> **To do**
Using the forum post on forgiveness, say whether each statement agrees with it, answering yes or no and quoting the words of the post that decide it: (a) The pastor said his church would force people to forgive. (b) The pastor said forgiving did not have to happen right away. (c) The pastor said the person being forgiven had to stay part of one's life.

> **Text shown**
%%

Forgiveness- The possible last step?

Forgiveness- The possible last step?

Itsback

Registrant
You know my pastor said something that really made sense to me last night

My issue was forgiveness, I told him that I would never be able to forgive those that did this to me. And would not attend a church that forced or told someone that you have to forgive until you can become one with God.

He told me that this church would never force anyone to forgive. But without forgiveness one cannot release the pain that one holds until he forgives. That kind of made me mad but then he explained what he meant.

He said" To not forgive is ones way of holding on to that pain and one will always have issues until they are able to release the pain. (made some sense to me) He also said" You dont have to have that person be in ANY part of your life or even talk to them ever, but until you can forgive them as much as you can you will always have them as a part of your life. And will always have issues with your self.

Now I did not express this exactly but the crux is True. In order to release the pain as much as possible that forgiveness is also part of the recovery. As much as I wanted to tell himm where to put it I knew (unfortunattly) that he was correct. By holding on to the hate they are still part of my life.

Now he also said I dont have to forgive right now. But to keep myself open to the possibility and whether its 10 days or 10 years until I can take that step is up to me but one day be able to take that step and truely release them from my life.

Now my hate runs deep, but damn him for being reasonable.

Anyone else heard that?

P.S. BTW he is experienced in this matter.

%%

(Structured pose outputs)
%%

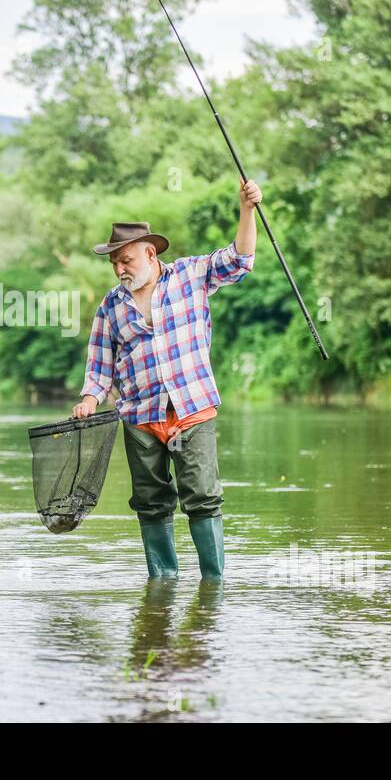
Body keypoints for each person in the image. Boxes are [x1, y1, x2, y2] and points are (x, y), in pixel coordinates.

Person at [71, 179, 262, 579]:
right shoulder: (110, 306)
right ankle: (162, 584)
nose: (120, 269)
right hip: (140, 418)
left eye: (126, 260)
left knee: (203, 498)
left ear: (149, 252)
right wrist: (90, 399)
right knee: (151, 503)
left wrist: (247, 210)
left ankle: (213, 583)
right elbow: (100, 366)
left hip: (192, 408)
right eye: (114, 263)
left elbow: (241, 259)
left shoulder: (191, 275)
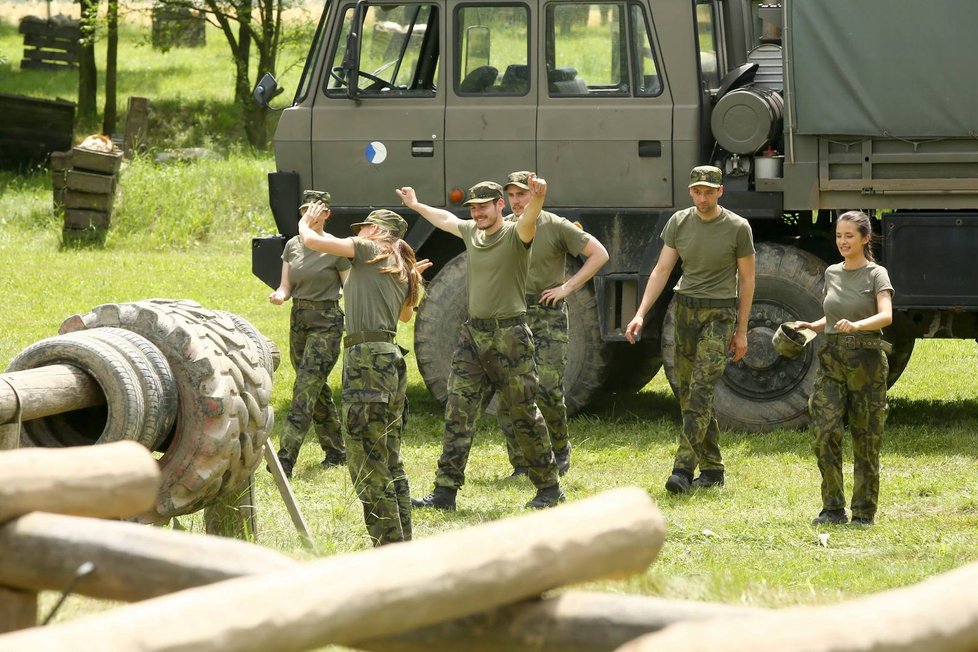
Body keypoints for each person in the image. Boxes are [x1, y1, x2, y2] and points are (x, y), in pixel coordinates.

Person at [396, 176, 565, 510]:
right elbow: (446, 220)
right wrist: (415, 205)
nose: (478, 214)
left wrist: (539, 198)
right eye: (473, 208)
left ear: (499, 205)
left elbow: (530, 219)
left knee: (523, 414)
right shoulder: (472, 232)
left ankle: (548, 487)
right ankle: (445, 492)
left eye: (484, 207)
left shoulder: (516, 234)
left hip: (511, 337)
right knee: (458, 412)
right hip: (473, 336)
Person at [298, 204, 424, 546]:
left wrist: (306, 222)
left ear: (377, 231)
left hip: (366, 361)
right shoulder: (400, 265)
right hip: (389, 359)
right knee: (389, 457)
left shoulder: (370, 250)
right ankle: (402, 543)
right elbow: (405, 318)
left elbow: (311, 241)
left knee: (366, 460)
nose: (360, 231)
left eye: (364, 227)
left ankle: (388, 547)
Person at [625, 165, 755, 494]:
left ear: (720, 192)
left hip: (720, 313)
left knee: (700, 390)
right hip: (685, 311)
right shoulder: (679, 222)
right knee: (689, 394)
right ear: (690, 191)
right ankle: (712, 469)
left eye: (709, 191)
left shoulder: (738, 228)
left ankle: (682, 468)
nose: (702, 197)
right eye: (697, 191)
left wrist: (741, 330)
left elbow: (748, 279)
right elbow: (662, 269)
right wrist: (640, 313)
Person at [496, 170, 609, 479]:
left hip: (548, 314)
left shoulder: (556, 225)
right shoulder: (503, 229)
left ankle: (559, 449)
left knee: (547, 387)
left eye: (523, 194)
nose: (517, 201)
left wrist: (567, 288)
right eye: (513, 195)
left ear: (535, 195)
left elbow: (599, 254)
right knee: (511, 393)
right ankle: (521, 462)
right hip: (513, 315)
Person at [795, 210, 893, 526]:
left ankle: (864, 513)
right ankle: (833, 509)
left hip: (866, 360)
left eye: (849, 236)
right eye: (839, 235)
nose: (842, 241)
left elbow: (886, 315)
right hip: (832, 358)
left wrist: (858, 325)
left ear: (865, 238)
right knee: (825, 431)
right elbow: (834, 316)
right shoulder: (833, 273)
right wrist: (813, 325)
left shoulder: (877, 274)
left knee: (866, 438)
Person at [268, 192, 350, 478]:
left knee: (304, 388)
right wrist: (279, 295)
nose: (310, 214)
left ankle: (285, 458)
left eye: (316, 210)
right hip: (299, 320)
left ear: (327, 214)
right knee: (315, 388)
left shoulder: (335, 247)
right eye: (306, 209)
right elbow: (285, 285)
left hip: (326, 322)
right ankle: (337, 452)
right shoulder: (293, 244)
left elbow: (348, 288)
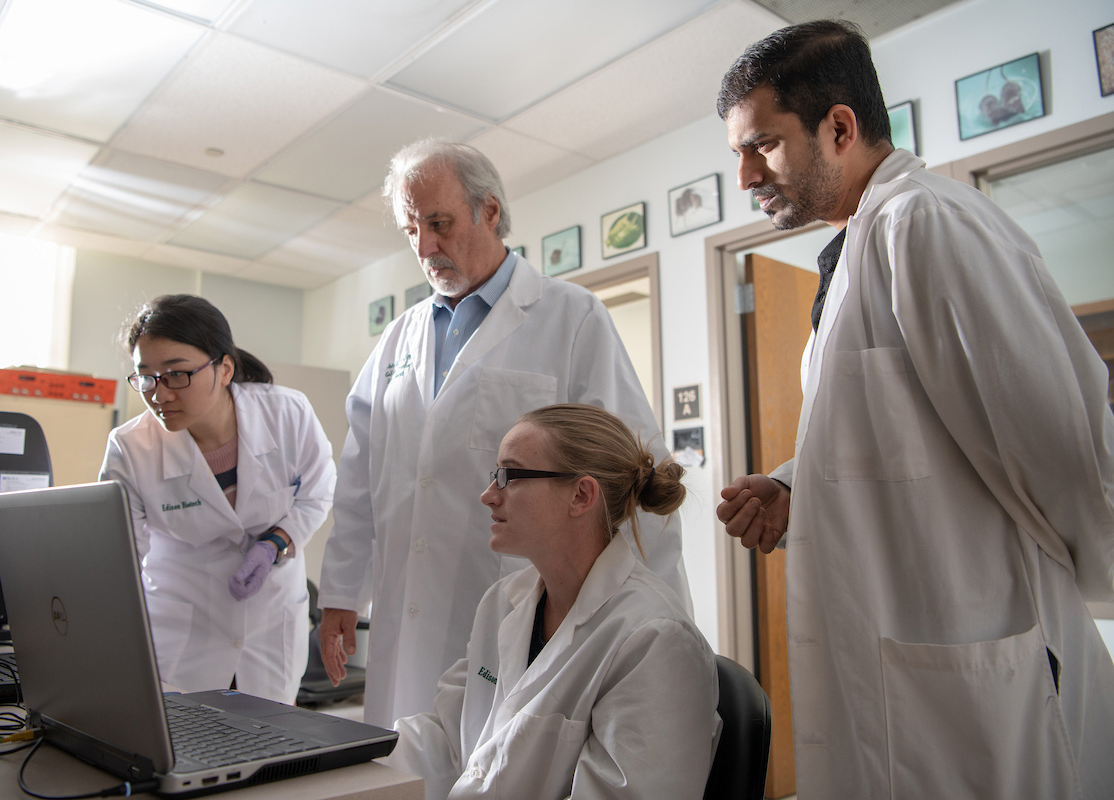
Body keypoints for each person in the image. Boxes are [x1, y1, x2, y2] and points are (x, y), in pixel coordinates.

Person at [714, 20, 1114, 799]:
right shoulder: (861, 247)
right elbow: (914, 431)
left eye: (759, 144)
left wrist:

%%

> **Solution to the exercise**
(a) No: "He told me that this church would never force anyone to forgive."
(b) Yes: "Now he also said I dont have to forgive right now."
(c) No: "You dont have to have that person be in ANY part of your life or even talk to them ever"